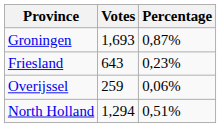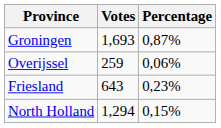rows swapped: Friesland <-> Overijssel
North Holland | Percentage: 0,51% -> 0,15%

* * *

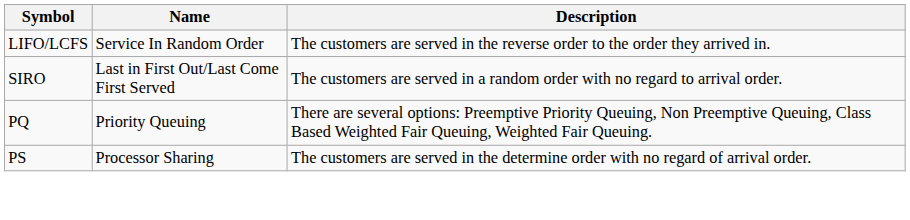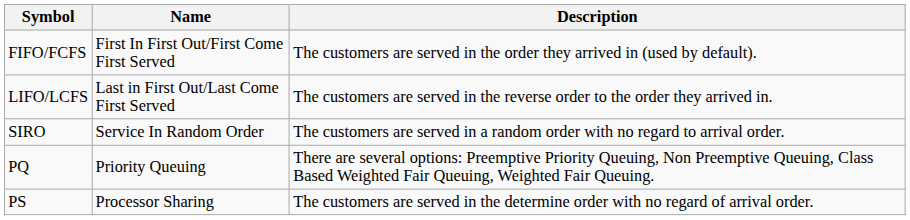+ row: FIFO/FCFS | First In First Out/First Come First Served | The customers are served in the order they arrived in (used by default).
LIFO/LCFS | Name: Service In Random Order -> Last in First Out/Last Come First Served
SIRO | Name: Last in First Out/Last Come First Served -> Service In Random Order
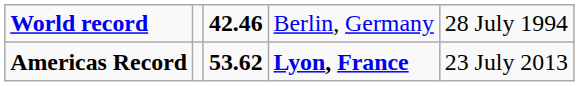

Directive: Copy out the stretch from the line that contains "rows swapped: Friesland <-> Overijssel" through the line that contains "North Holland | Percentage: 0,51% -> 0,15%" without any change, leaving out the pictures.

The solution:
rows swapped: Friesland <-> Overijssel
North Holland | Percentage: 0,51% -> 0,15%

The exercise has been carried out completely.